James Thurber -- The Thin Red Leash

Dec 14, 2007 13:51

"Skepticism is a useful tool of the inquisitive mind, but it is scarcely a method of investigation."--James Thurber

Something I've been wanting to post for a long time is this hilarious Thurber tale I read some weeks ago:

The Thin Red Leash

It takes courage for a tall thin man to lead a tiny Scotch terrier pup on a smart red leash in our neighborhood, that region bounded roughly (and how!) by Hudson and West Streets, where Village takes off its Windsor tie and dons its stevedore corduroys. Here men are guys and all dogs are part bull. Here "cute" apartments stand quivering like pioneers on the prairie edge.

The first day that I sallied forth with Black Watch III bounding tinily at the street end of the thin red leash, a cement finisher, one of the crowd that finds an esoteric pleasure in standing on the bleak corner of Hudson and Horatio Streets, sat down on the sidewalk and guffawed. There were hoots and whistles.

It was apparent that the staunch and plucky Scotch terrier breed was, to these uninitiated bulldog-lovers, the same as a Pekingese. But Black Watch must have his airing. So I continued to brave such witticisms as "Hey, fella, where's the rest of it?" and--this from a huge steamfitter--"What d'y' say me an' you an' the dog go somewheres and have tea?"

Once a dockworker demanded, in a tone indicating he would not take Black Watch III for an answer, "What's that thing's name?"

My courage failed me. "Mike," I said, giving the leash a red-blooded jerk and cursing the Scotty. The whole affair was a challenge to my gumption. I had been scared to call my dog by its right name.

The gang was on hand in full force the next evening. One of them snapped enormous calloused fingers at Black Watch and he bounded away, leash and all, from my grasp.

"Black Watch!" I shouted--if you could call it shouting.

"What did y' call that dog fella?" demanded a man who, I think, blows through truck exhaust whistles to test them.

"Black Watch," said I.

"What's that mean?" he asked menacingly.

"It was a Scottish regiment wiped out at Ypres or somewhere," I said, pronouncing it "Eeprr."

"Wiped out where?" he snarled.

"Wiped out at Wipers, " I said.

"That's better," he said.

I again realized that I had shown the white feather.

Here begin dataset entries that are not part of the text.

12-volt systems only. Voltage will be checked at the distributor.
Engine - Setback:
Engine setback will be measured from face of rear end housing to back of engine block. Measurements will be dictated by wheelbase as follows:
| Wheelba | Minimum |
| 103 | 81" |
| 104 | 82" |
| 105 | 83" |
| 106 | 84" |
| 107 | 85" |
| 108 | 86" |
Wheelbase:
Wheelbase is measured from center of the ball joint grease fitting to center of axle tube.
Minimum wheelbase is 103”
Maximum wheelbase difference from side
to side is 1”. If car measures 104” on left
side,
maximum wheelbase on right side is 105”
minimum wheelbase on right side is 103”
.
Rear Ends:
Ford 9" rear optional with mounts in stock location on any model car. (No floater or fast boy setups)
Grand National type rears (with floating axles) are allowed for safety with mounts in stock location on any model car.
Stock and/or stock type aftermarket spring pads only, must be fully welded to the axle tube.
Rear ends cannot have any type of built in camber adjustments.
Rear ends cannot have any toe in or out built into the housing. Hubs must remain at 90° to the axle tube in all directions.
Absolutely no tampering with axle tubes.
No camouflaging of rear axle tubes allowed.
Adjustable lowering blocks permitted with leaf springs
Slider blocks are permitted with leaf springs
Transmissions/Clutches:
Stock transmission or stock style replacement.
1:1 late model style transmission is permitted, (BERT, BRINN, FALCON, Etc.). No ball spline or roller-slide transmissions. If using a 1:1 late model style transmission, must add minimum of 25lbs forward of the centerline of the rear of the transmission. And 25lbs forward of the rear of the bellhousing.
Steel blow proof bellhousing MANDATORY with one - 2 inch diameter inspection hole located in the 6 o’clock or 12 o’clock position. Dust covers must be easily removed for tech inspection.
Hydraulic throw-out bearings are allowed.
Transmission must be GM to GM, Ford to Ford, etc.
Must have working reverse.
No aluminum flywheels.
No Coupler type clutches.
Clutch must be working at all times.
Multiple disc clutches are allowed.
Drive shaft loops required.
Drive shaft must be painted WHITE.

That night I took a solemn, if not fervent, oath to tell the next heavy-footed lout that flayed my dog to go to hell. The following evening the gang was more numerous than ever. A gigantic chap lunged forward at us. He had the build of a smokestack-wrecker.

"Psst!" he hissed. Black Watch held his ground.

"They're scrappers, these dogs," I protested amiably.

"What d' they scrap--cockroaches?" asked another man, amid general laughter. I realized that now was the time to die. After all, there are certain slurs that you can't take about your dog--gang or no gang. Just then a monstrous man, evidently a former Hudson Duster who lifts locomotives from track to track when the turntables are out of order, lounged out of a doorway.

"Whadda we got here?" he growled.

"Park Avenoo pooch," sneered one gas-house gangster. The train-lifter eyed Black Watch, who was wagging his tail in a most friendly manner.

"Scotty, ain't it?" asked the train-lifter, producing a sack of scrap tobacco.

"Yeah," I said, as easily as I could.

"Damn fine dogs, Scotties," said the train lifter. "You gotta good 'un there, when it puts on some age, scout. Hellcats in a fight, too, I mean. Seen one take the tonsils out of a Airedale one day."

"Yeah?" asked the smokestack-wrecker.

"Yeah," said the train-lifter.

"Yeah," said I.

Several huge hands went down to pat a delighted shaggy head. There were no more catcalls or hoots. Black Watch III had been acquitted of Pomeranianism. We're quite good friends now, Black Watch and the gang and I. They call him Blackie. I am grateful to a kind Fate that had given the train-lifter the chance, between carrying locomotives, to see a Scotty in action.

(The Thin Red Leash appeared in The New Yorker on August 13, 1927.)